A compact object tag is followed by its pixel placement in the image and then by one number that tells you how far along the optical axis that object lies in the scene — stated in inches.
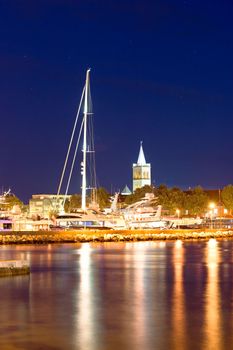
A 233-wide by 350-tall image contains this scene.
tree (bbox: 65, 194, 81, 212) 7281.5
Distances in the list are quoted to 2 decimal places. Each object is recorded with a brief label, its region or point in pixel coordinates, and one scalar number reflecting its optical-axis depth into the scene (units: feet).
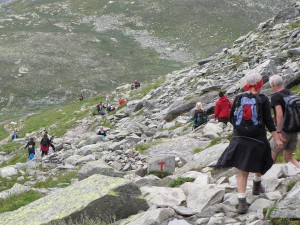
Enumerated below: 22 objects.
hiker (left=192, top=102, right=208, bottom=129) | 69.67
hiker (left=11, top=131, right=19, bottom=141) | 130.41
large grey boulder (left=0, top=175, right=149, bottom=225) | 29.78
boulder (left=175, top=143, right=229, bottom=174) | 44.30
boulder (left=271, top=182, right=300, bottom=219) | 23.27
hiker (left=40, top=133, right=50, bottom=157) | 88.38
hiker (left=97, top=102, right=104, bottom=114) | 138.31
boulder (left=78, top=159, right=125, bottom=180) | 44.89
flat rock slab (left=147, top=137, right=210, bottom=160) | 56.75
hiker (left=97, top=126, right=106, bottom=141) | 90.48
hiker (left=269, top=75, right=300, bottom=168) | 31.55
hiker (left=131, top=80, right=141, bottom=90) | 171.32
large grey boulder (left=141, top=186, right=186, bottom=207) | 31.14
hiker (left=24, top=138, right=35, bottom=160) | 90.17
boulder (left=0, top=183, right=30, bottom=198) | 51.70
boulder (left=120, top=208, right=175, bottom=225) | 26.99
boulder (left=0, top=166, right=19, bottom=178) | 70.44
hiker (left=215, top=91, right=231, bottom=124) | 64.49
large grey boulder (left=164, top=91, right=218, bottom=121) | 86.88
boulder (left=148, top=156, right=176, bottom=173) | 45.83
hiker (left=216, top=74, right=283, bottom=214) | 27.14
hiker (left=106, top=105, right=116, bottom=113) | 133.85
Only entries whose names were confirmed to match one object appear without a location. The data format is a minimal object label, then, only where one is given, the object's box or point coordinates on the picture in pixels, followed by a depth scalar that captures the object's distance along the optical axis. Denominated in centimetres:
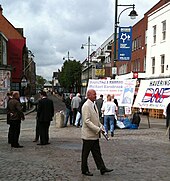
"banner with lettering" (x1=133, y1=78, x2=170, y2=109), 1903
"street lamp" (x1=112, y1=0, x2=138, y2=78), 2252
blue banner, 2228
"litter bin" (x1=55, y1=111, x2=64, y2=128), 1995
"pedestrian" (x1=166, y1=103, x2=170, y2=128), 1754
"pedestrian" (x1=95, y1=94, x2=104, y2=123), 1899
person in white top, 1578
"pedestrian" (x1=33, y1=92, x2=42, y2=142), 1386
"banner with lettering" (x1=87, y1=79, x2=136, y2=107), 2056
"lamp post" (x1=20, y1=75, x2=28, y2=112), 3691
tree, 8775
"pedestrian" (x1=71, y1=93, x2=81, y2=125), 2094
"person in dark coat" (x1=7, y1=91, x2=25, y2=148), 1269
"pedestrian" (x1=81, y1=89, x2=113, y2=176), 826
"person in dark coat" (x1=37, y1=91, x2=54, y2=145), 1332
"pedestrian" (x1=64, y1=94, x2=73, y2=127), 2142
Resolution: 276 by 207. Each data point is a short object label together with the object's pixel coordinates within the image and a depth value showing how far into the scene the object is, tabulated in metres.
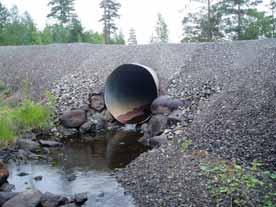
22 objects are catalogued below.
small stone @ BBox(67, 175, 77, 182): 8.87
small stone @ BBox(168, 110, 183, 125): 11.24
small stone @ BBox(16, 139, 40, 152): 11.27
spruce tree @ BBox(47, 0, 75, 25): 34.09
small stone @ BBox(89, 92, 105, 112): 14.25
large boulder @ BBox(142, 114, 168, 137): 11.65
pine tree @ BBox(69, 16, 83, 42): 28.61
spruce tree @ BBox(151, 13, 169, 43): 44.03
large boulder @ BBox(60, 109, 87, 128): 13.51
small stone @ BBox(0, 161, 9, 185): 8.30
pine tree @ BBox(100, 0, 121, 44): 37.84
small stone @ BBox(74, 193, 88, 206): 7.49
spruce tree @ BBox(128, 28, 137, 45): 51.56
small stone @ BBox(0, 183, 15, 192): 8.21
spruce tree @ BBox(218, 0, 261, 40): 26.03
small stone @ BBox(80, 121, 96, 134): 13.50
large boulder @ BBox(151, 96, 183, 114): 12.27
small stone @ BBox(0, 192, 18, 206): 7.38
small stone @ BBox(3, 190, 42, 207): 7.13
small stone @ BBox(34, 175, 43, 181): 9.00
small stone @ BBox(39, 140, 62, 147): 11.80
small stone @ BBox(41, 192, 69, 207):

----

Problem details: Transcribe each entry above exactly, apart from the pictures.

Task response:
A compact object tag is followed by its pixel placement in the image and then by one number that tells you how far along the optical axis that object lies in the scene — stated in inches.
A 233-wide by 350-tall image contains this scene.
tree (bbox: 65, 194, 81, 212) 7281.5
Distances in the list are quoted to 2 decimal places. Each object is recorded with a brief label, its region or point in pixel coordinates, and one scalar number reflecting its optical-axis depth into the scene (units: feet).
Enumerated below: 22 objects.
hiker (left=192, top=102, right=208, bottom=129) | 69.67
hiker (left=11, top=131, right=19, bottom=141) | 130.41
large grey boulder (left=0, top=175, right=149, bottom=225) | 29.78
boulder (left=175, top=143, right=229, bottom=174) | 44.30
boulder (left=271, top=182, right=300, bottom=219) | 23.27
hiker (left=40, top=133, right=50, bottom=157) | 88.38
hiker (left=97, top=102, right=104, bottom=114) | 138.31
boulder (left=78, top=159, right=125, bottom=180) | 44.89
flat rock slab (left=147, top=137, right=210, bottom=160) | 56.75
hiker (left=97, top=126, right=106, bottom=141) | 90.48
hiker (left=269, top=75, right=300, bottom=168) | 31.55
hiker (left=131, top=80, right=141, bottom=90) | 171.32
large grey boulder (left=141, top=186, right=186, bottom=207) | 31.14
hiker (left=24, top=138, right=35, bottom=160) | 90.17
boulder (left=0, top=183, right=30, bottom=198) | 51.70
boulder (left=120, top=208, right=175, bottom=225) | 26.99
boulder (left=0, top=166, right=19, bottom=178) | 70.44
hiker (left=215, top=91, right=231, bottom=124) | 64.49
large grey boulder (left=164, top=91, right=218, bottom=121) | 86.88
boulder (left=148, top=156, right=176, bottom=173) | 45.83
hiker (left=216, top=74, right=283, bottom=214) | 27.14
hiker (left=106, top=105, right=116, bottom=113) | 133.85
Only entries whose names were confirmed to match one object appear without a location. The data format is a minimal object label, then, only where one is given, the object's box or point coordinates on the picture in pixels, followed by a depth scalar that captures the object's distance along the optical axis. Denominated in centimetres:
"banner with lettering" (x1=133, y1=78, x2=170, y2=109), 1903
"street lamp" (x1=112, y1=0, x2=138, y2=78), 2252
blue banner, 2228
"litter bin" (x1=55, y1=111, x2=64, y2=128), 1995
"pedestrian" (x1=166, y1=103, x2=170, y2=128), 1754
"pedestrian" (x1=95, y1=94, x2=104, y2=123), 1899
person in white top, 1578
"pedestrian" (x1=33, y1=92, x2=42, y2=142), 1386
"banner with lettering" (x1=87, y1=79, x2=136, y2=107), 2056
"lamp post" (x1=20, y1=75, x2=28, y2=112), 3691
tree, 8775
"pedestrian" (x1=71, y1=93, x2=81, y2=125), 2094
"person in dark coat" (x1=7, y1=91, x2=25, y2=148), 1269
"pedestrian" (x1=81, y1=89, x2=113, y2=176), 826
"person in dark coat" (x1=37, y1=91, x2=54, y2=145), 1332
"pedestrian" (x1=64, y1=94, x2=73, y2=127), 2142
Resolution: 276 by 207. Each data point is a short object label together with the object's pixel coordinates within the image and a depth value showing how far into the scene the object is, tabulated in metres.
22 objects are catalogued below.
small stone @ BBox(67, 175, 77, 182): 8.87
small stone @ BBox(168, 110, 183, 125): 11.24
small stone @ BBox(16, 139, 40, 152): 11.27
spruce tree @ BBox(47, 0, 75, 25): 34.09
small stone @ BBox(89, 92, 105, 112): 14.25
large boulder @ BBox(142, 114, 168, 137): 11.65
pine tree @ BBox(69, 16, 83, 42): 28.61
spruce tree @ BBox(151, 13, 169, 43): 44.03
large boulder @ BBox(60, 109, 87, 128): 13.51
small stone @ BBox(0, 161, 9, 185): 8.30
pine tree @ BBox(100, 0, 121, 44): 37.84
small stone @ BBox(74, 193, 88, 206): 7.49
spruce tree @ BBox(128, 28, 137, 45): 51.56
small stone @ BBox(0, 183, 15, 192): 8.21
spruce tree @ BBox(218, 0, 261, 40): 26.03
small stone @ BBox(80, 121, 96, 134): 13.50
large boulder @ BBox(151, 96, 183, 114): 12.27
small stone @ BBox(0, 192, 18, 206): 7.38
small stone @ BBox(3, 190, 42, 207): 7.13
small stone @ BBox(34, 175, 43, 181): 9.00
small stone @ BBox(39, 140, 62, 147): 11.80
small stone @ BBox(41, 192, 69, 207):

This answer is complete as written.